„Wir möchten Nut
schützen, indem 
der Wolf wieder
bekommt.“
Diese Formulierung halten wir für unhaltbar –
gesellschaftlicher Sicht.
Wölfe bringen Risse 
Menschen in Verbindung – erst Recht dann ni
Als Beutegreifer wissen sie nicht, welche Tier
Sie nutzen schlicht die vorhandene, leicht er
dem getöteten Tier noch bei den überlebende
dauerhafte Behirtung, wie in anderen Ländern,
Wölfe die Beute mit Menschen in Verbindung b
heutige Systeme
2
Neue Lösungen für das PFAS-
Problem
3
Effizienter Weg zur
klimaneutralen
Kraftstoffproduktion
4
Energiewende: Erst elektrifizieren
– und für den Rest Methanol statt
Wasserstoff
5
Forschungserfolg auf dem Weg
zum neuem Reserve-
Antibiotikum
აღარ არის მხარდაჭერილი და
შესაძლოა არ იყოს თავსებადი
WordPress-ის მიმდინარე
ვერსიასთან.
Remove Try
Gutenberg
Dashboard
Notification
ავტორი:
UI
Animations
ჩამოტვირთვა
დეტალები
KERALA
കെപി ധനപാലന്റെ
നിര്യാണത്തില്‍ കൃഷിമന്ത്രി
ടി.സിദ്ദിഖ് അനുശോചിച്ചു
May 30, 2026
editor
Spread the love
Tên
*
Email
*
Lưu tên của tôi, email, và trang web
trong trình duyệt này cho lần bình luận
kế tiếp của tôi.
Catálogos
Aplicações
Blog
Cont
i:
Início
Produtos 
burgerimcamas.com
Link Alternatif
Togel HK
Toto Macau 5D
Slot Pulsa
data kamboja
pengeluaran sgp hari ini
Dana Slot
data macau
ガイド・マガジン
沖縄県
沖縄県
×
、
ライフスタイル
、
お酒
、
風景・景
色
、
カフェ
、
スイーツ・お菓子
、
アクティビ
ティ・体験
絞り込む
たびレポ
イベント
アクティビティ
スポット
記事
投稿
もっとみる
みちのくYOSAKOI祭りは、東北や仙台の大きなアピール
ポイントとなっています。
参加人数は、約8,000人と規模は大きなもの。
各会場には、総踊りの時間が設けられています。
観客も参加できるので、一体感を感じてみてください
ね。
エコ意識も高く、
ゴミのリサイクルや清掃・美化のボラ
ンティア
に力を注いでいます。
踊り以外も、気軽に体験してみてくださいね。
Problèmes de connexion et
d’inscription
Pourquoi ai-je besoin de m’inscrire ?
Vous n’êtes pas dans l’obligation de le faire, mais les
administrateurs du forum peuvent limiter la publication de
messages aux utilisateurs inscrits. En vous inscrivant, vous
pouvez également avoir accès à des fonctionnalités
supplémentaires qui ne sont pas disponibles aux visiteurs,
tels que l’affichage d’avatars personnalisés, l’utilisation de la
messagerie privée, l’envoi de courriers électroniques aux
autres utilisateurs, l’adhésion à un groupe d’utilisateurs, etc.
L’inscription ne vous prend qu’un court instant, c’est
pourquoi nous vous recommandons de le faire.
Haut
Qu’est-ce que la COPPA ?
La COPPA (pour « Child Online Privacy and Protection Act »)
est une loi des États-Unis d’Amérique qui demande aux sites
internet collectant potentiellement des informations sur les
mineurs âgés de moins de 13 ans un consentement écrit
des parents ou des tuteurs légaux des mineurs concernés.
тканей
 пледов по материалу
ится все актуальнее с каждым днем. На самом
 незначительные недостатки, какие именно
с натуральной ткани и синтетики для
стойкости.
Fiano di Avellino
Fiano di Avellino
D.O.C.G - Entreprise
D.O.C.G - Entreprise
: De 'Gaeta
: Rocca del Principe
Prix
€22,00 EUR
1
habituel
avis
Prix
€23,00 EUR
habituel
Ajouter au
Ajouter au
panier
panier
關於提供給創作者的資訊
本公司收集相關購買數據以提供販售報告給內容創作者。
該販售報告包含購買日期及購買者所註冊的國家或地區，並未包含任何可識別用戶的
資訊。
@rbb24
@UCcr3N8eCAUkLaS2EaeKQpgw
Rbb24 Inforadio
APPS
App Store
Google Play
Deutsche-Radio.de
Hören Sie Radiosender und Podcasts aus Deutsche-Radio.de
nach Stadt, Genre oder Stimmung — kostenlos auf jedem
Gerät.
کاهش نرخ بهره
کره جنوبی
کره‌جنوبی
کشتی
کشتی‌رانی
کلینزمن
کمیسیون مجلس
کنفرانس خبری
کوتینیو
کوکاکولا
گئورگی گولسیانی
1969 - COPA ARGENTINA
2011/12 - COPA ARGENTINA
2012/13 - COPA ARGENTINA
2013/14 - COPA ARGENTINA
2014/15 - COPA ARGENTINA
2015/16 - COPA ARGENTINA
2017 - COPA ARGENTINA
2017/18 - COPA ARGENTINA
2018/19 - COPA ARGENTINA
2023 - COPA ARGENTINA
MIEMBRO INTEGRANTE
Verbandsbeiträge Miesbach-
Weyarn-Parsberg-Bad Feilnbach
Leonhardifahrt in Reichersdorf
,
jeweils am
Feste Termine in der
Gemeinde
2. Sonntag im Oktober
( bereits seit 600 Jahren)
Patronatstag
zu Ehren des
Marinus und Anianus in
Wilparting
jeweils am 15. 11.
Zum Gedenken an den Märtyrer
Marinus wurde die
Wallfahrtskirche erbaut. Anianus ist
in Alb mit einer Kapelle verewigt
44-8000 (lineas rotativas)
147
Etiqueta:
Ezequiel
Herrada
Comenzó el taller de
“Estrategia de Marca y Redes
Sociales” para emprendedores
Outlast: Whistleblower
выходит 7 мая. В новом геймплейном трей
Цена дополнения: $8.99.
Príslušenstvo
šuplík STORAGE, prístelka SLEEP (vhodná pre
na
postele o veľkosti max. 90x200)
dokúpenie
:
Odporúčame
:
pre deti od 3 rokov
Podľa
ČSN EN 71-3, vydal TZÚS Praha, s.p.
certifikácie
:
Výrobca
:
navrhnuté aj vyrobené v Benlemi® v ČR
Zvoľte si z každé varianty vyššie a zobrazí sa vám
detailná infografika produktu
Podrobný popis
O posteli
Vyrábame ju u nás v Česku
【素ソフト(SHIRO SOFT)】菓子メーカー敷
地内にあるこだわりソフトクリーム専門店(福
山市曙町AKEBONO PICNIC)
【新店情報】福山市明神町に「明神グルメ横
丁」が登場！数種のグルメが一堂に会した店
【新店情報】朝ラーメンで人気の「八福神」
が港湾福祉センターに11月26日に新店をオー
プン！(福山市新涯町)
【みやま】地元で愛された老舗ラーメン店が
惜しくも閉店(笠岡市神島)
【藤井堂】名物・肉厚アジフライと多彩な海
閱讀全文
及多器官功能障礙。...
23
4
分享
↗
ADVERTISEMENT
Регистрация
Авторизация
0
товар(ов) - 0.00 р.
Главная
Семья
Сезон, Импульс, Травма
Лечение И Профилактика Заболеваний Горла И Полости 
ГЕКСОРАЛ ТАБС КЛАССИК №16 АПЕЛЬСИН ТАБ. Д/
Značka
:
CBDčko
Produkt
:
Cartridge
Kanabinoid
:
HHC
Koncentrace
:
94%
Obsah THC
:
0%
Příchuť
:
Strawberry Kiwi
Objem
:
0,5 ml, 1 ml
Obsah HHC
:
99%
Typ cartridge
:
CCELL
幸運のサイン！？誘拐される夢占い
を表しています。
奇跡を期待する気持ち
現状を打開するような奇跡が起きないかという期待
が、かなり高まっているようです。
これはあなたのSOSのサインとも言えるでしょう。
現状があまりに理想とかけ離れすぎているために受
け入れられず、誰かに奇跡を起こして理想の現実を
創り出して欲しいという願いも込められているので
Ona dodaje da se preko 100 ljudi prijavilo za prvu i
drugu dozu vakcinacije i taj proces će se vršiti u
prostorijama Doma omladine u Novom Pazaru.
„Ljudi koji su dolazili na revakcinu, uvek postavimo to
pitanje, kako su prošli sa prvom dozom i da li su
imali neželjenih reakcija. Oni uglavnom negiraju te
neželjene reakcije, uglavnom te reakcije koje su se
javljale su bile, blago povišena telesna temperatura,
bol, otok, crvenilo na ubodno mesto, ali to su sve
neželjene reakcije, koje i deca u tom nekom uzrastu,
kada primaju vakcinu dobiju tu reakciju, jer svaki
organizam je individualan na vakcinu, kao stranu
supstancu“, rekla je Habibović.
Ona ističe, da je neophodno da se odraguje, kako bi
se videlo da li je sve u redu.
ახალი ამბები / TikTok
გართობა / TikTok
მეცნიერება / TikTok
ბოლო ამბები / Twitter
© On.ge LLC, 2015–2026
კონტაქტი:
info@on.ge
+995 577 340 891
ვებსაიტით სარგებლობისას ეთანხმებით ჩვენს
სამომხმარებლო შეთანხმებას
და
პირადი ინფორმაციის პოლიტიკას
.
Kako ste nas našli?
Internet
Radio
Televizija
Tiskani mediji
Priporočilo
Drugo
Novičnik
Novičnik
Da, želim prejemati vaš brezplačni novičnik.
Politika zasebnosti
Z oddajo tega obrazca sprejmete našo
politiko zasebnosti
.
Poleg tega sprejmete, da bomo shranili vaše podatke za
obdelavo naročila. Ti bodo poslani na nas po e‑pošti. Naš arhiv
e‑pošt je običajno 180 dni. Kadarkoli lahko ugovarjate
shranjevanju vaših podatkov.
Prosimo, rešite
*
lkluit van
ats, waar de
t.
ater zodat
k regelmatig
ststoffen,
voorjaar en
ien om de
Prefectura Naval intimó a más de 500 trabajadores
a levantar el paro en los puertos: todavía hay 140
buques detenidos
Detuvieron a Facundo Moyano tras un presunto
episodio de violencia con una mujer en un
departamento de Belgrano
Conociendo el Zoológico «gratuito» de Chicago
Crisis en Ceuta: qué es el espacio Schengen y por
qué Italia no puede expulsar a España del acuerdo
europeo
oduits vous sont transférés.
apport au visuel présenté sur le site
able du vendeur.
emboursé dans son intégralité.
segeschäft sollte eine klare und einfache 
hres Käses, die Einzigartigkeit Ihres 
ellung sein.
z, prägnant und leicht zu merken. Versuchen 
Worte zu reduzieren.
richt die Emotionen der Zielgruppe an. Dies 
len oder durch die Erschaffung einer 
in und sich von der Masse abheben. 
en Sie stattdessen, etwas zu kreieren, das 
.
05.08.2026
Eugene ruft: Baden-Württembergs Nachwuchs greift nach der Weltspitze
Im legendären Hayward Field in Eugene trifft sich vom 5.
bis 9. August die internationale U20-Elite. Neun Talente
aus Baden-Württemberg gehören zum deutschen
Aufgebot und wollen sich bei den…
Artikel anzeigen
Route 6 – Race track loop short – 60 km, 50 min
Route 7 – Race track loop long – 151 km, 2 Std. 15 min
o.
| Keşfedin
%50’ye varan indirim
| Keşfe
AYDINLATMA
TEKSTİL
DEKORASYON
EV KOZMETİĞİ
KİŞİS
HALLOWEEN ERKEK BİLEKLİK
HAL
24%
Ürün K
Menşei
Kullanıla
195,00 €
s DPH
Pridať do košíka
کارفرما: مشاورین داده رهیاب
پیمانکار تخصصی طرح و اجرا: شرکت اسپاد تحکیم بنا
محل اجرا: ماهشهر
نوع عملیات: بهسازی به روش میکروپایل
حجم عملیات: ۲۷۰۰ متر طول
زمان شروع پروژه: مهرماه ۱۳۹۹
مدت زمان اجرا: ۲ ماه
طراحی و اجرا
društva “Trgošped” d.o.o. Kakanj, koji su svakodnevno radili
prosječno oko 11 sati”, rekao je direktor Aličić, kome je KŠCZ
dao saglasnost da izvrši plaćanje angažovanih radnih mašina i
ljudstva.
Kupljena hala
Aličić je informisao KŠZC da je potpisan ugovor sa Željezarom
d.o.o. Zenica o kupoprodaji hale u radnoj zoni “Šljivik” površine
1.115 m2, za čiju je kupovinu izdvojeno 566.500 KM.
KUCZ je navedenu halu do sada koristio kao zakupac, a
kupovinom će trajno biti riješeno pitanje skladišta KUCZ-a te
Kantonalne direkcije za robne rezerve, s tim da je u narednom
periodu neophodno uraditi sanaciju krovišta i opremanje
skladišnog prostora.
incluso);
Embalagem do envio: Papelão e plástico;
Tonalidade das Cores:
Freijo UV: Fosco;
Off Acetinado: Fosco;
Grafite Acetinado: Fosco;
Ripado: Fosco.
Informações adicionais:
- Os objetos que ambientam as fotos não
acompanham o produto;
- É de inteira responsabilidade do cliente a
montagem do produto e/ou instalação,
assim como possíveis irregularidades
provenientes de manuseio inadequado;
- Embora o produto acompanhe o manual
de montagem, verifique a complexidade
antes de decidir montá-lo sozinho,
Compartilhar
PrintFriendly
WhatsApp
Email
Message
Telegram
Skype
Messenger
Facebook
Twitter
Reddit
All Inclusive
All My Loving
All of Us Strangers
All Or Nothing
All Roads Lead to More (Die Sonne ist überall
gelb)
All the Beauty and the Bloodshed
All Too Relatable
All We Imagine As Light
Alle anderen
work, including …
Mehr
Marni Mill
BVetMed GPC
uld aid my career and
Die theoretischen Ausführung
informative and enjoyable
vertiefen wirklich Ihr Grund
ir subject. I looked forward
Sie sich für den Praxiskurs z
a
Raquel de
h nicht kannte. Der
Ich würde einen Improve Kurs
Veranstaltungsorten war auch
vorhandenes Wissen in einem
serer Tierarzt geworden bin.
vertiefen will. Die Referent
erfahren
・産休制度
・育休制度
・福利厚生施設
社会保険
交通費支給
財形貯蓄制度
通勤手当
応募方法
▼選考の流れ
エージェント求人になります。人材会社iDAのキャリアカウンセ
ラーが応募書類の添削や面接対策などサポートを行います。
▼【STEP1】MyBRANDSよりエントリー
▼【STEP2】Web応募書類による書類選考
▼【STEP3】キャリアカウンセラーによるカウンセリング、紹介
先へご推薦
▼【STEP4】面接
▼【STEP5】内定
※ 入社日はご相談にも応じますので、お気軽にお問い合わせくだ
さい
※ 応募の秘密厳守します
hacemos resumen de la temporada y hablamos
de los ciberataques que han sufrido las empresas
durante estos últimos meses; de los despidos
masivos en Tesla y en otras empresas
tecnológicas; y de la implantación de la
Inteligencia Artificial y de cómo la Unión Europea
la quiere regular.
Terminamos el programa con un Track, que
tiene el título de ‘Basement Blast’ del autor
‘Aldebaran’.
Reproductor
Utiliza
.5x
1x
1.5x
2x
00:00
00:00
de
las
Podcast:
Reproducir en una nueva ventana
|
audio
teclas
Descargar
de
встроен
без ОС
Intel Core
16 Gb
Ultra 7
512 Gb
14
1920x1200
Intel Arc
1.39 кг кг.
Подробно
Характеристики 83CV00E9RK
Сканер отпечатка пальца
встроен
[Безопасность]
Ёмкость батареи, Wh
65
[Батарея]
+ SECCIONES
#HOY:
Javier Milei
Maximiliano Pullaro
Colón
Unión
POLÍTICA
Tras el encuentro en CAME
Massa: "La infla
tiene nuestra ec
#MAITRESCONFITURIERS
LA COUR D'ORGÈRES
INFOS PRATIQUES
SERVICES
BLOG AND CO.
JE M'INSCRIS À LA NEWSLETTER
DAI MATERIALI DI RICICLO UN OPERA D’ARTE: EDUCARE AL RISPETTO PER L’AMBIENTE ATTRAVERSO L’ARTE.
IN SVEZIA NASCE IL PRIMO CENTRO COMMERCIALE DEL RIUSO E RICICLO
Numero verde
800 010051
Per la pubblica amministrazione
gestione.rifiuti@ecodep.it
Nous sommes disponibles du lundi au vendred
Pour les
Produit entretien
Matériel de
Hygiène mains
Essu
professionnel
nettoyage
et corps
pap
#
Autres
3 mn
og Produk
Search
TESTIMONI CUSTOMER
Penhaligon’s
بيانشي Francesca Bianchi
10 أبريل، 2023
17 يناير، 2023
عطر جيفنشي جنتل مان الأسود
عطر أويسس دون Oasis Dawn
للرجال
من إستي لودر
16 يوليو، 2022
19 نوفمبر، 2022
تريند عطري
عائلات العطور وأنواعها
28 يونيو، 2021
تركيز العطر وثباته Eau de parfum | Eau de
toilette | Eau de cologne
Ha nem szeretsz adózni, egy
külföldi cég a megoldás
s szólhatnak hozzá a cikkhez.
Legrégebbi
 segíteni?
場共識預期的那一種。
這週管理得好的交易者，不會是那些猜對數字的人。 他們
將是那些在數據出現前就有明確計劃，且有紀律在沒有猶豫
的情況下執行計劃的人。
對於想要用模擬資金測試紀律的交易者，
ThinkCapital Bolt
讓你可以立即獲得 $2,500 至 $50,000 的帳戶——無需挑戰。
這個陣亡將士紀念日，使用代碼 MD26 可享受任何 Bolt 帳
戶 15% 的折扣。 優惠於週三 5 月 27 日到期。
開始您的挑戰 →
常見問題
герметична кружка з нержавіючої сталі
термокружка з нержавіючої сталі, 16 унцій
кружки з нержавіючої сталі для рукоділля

□ □ □ □ □ □ □

▶ [Aim of the task] Lines wanted from the listing above: the line with "BLOG AND CO." up to and including the line with "19 نوفمبر، 2022". Please write them out exactly, adding nothing else.

▶ [Exercise solution]
BLOG AND CO.
JE M'INSCRIS À LA NEWSLETTER
DAI MATERIALI DI RICICLO UN OPERA D’ARTE: EDUCARE AL RISPETTO PER L’AMBIENTE ATTRAVERSO L’ARTE.
IN SVEZIA NASCE IL PRIMO CENTRO COMMERCIALE DEL RIUSO E RICICLO
Numero verde
800 010051
Per la pubblica amministrazione
gestione.rifiuti@ecodep.it
Nous sommes disponibles du lundi au vendred
Pour les
Produit entretien
Matériel de
Hygiène mains
Essu
professionnel
nettoyage
et corps
pap
#
Autres
3 mn
og Produk
Search
TESTIMONI CUSTOMER
Penhaligon’s
بيانشي Francesca Bianchi
10 أبريل، 2023
17 يناير، 2023
عطر جيفنشي جنتل مان الأسود
عطر أويسس دون Oasis Dawn
للرجال
من إستي لودر
16 يوليو، 2022
19 نوفمبر، 2022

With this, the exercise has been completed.